A Computational Model
Even without fancy math rendering, a simple computational model can show the same ideas.
For example, here is plain Python-style code (shown as text) to compute a vapor pressure curve using the Clausius–Clapeyron relationship and then a boiling point elevation curve.
# Clausius–Clapeyron vapor pressure curve (conceptual example) R = 8.314 # J/(mol*K) Hv = 40000 # J/mol, example ΔHvap T0 = 373.15 # K, example reference temperature (100°C) P0 = 101325 # Pa, example reference pressure (1 atm) # For a range of temperatures, compute approximate vapor pressures: # P(T) = P0 * exp( -Hv/R * (1/T - 1/T0) ) # In a real script you would loop over T and plot P(T).
A second conceptual example for boiling point elevation:
# Boiling point elevation for NaCl in water Kb = 0.512 # °C*kg/mol for water (approx) m = 1.0 # molality of solute i = 2 # van't Hoff factor for NaCl delta_Tb = Kb * m * i Tb_solution = 100.0 + delta_Tb # water's normal boiling point is 100°C
Even if the wiki cannot run or highlight this code, it still serves as a clear computational model for how the equations are used.
Examples
Below are three example problems following the “Simple, Middling, Difficult” template.
Simple
A 1.0 m NaCl solution (i = 2) is prepared in water with Kb = 0.512 °C·kg/mol. What is its boiling point?
Step 1: Use the boiling point elevation equation.
ΔT_b = K_b · b_B b_B = b_solute · i = 1.0 · 2 = 2.0
So:
ΔT_b = 0.512 · 2.0 = 1.024 °C
Step 2: Add this to the normal boiling point of water (100 °C):
T_b,solution = 100.0 °C + 1.024 °C = 101.024 °C
Middling
A liquid boils at 360 K under 0.80 atm. What is its new boiling temperature under 1.00 atm? Assume ΔHvap = 32,000 J/mol.
Use the Clausius–Clapeyron form:
ln(P / P0) = -(ΔH_vap / R) * (1 / T_B - 1 / T_0)
Here:
- P = 1.00 atm
- P0 = 0.80 atm
- T0 = 360 K
- ΔHvap = 32,000 J/mol
- R = 8.314 J·mol−1·K−1
Plug in:
ln(1.00 / 0.80) = -(32000 / 8.314) * (1 / T_B - 1 / 360)
Solving this equation for TB gives approximately:
T_B ≈ 372 K
Difficult
A liquid has a vapor pressure of 0.50 atm at 300 K and 1.20 atm at an unknown temperature T2. Assume ΔHvap is constant. Find T2.
Use a two-point Clausius–Clapeyron form:
ln(P2 / P1) = -(ΔH_vap / R) * (1 / T2 - 1 / T1)
Here:
- P1 = 0.50 atm, T1 = 300 K
- P2 = 1.20 atm, T2 = ?

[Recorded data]

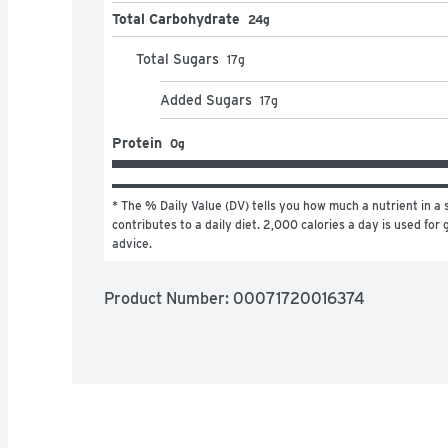
Total Carbohydrate
24g
Total Sugars
17
g
Added Sugars
17
g
Protein
0g
* The % Daily Value (DV) tells you how much a nutrient in a s
contributes to a daily diet. 2,000 calories a day is used for g
advice.
Product Number: 
00071720016374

Study questions:
- 1) Please duplicate a passage from the boiling point text: begin at the words "Use the Clausius–Clapeyron" and stop after "T_B - 1 / 360)".
- 2) In the middling example of the boiling point text, what value is assumed for ΔHvap?
- 3) Resume the text on vapor pressure and boiling point from the point where it stops.

Results for the exercise:
- 1)
Use the Clausius–Clapeyron form:
ln(P / P0) = -(ΔH_vap / R) * (1 / T_B - 1 / T_0)
Here:
- P = 1.00 atm
- P0 = 0.80 atm
- T0 = 360 K
- ΔHvap = 32,000 J/mol
- R = 8.314 J·mol−1·K−1
Plug in:
ln(1.00 / 0.80) = -(32000 / 8.314) * (1 / T_B - 1 / 360)

- 2) 32,000 J/mol

- 3)
In practice, ΔHvap could be estimated from data or a separate measurement, and then T2 can be solved numerically from the equation. A typical solution gives:
T2 ≈ 345 K
More practice problems can be found here: Boiling Point Elevation Problems
Connectedness
Boiling point is important in many real-world contexts:
- Cooking – Salt slightly raises water’s boiling temperature; pressure cookers increase pressure to cook food faster.
- Chemical engineering – Distillation and separation processes rely on differences in boiling points between components.
- Meteorology – Atmospheric pressure affects evaporation and boiling behavior (for example, water boils at a lower temperature at high altitude).
- Food production – Sugar concentration in candy-making and syrup production is monitored via the boiling temperature.
- Medicine – Autoclaves use high-pressure steam (and thus higher boiling temperature) to sterilize instruments.
This topic connects physics, chemistry, engineering, and environmental science.
History
- Ancient origins – Philo and Hero of Alexandria described early thermometric principles and simple steam devices.
- 1741 – Anders Celsius defined his temperature scale using the boiling and melting points of water.
- Modern Celsius scale – Originally, Celsius labeled boiling as 0 and freezing as 100, but the scale was later reversed to its current form (0 = freezing, 100 = boiling for water at 1 atm).
- 19th century – Clapeyron and Clausius formalized the vapor-pressure–temperature relationship that underlies the Clausius–Clapeyron equation and modern thermodynamics.
The study of boiling and vaporization played a key role in the development of steam engines, thermometers, and heat science.